Persidangan NFRPB di PN Makassar Ungkap Fakta Baru,Saksi: Kami Ibadah Syukur, Bukan Makar

Suara Jurnalis | MAKASSAR — Persidangan perkara dugaan tindak pidana makar dengan empat terdakwa anggota Negara Federal Republik Papua Barat (NFRPB) kembali digelar di Pengadilan Negeri Makassar Kelas I A Khusus, Kamis (23/10/2025). Sidang ini melibatkan empat terdakwa, masing-masing Penatua Abraham Goram Gaman, Penatua Piter Robaha, Nikson May, dan Maksi Sangkek.

Agenda persidangan kali ini adalah mendengarkan keterangan saksi-saksi meringankan yang diajukan oleh para terdakwa dan tim penasihat hukumnya. Selain itu, majelis hakim juga memberikan kesempatan kepada keempat terdakwa untuk memberikan keterangan secara langsung di depan sidang.

§ Daftar Tugas
a – Sebutkan nama semua terdakwa yang tercantum dalam berita sidang NFRPB di atas.
b – Salin dari berita sidang NFRPB di atas seluruh bagian mulai dari "Persidangan NFRPB di" hingga "di depan sidang.".
Baris-baris di bawah ini tidak ada hubungannya dengan berita sidang NFRPB.

§ Cuplikan Catatan
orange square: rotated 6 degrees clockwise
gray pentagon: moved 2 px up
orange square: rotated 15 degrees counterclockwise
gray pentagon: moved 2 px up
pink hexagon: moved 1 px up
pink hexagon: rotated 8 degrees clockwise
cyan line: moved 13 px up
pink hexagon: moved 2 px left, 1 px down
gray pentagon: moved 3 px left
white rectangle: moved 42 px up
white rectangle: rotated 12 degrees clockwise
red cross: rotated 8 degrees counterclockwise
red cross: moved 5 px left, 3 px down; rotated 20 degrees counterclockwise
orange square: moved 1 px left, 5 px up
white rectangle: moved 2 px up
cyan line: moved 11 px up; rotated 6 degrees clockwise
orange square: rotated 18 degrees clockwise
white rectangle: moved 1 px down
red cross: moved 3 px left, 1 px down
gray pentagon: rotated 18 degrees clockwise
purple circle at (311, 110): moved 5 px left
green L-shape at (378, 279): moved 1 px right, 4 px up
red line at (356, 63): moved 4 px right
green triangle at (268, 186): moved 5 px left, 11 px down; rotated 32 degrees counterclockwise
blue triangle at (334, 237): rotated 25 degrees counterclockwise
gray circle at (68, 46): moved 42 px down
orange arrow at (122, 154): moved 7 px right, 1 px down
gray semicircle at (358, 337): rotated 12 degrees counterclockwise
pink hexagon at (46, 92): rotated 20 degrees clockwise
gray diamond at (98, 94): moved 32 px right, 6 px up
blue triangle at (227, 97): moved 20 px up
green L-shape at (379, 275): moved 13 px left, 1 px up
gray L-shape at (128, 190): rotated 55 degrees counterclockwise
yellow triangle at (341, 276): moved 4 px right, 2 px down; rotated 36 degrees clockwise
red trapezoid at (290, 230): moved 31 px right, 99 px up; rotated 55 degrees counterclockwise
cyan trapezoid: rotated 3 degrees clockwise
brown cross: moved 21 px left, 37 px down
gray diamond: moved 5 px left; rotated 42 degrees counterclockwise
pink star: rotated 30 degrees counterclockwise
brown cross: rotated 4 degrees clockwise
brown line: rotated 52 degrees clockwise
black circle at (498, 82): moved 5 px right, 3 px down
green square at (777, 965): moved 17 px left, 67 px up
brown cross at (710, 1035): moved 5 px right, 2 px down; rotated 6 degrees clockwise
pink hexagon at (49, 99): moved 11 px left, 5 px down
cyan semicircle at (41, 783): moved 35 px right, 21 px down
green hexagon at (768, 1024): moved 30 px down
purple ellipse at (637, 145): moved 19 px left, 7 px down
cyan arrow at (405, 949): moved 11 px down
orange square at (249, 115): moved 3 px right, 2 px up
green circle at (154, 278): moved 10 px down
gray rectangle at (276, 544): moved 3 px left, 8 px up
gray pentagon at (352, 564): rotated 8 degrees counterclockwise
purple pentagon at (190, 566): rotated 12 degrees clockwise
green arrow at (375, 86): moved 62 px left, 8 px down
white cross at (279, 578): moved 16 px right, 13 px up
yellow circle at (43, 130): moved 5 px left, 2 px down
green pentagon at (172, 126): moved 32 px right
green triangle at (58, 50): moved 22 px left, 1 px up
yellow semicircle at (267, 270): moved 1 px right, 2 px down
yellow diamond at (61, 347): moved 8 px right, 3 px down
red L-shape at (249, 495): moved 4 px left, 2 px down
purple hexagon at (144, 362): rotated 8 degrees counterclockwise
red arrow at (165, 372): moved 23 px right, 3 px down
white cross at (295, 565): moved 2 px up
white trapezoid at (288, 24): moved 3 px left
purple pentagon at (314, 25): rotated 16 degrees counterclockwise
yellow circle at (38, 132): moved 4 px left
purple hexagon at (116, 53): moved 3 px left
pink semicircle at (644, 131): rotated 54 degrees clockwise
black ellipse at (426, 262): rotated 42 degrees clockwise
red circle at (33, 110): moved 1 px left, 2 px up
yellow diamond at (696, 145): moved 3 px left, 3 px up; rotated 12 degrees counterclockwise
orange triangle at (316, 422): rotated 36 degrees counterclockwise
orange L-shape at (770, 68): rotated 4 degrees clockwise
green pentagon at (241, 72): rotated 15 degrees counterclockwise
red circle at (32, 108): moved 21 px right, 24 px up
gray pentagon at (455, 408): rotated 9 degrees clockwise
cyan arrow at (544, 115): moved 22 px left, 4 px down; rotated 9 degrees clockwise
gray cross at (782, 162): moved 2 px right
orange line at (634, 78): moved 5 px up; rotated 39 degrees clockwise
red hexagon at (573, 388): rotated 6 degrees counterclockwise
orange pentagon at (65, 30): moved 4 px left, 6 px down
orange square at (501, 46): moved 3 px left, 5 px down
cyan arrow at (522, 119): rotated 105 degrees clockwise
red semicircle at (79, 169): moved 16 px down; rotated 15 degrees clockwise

§ Jawaban Tugas
a – Penatua Abraham Goram Gaman, Penatua Piter Robaha, Nikson May, dan Maksi Sangkek.

b –
Persidangan NFRPB di PN Makassar Ungkap Fakta Baru,Saksi: Kami Ibadah Syukur, Bukan Makar

Suara Jurnalis | MAKASSAR — Persidangan perkara dugaan tindak pidana makar dengan empat terdakwa anggota Negara Federal Republik Papua Barat (NFRPB) kembali digelar di Pengadilan Negeri Makassar Kelas I A Khusus, Kamis (23/10/2025). Sidang ini melibatkan empat terdakwa, masing-masing Penatua Abraham Goram Gaman, Penatua Piter Robaha, Nikson May, dan Maksi Sangkek.

Agenda persidangan kali ini adalah mendengarkan keterangan saksi-saksi meringankan yang diajukan oleh para terdakwa dan tim penasihat hukumnya. Selain itu, majelis hakim juga memberikan kesempatan kepada keempat terdakwa untuk memberikan keterangan secara langsung di depan sidang.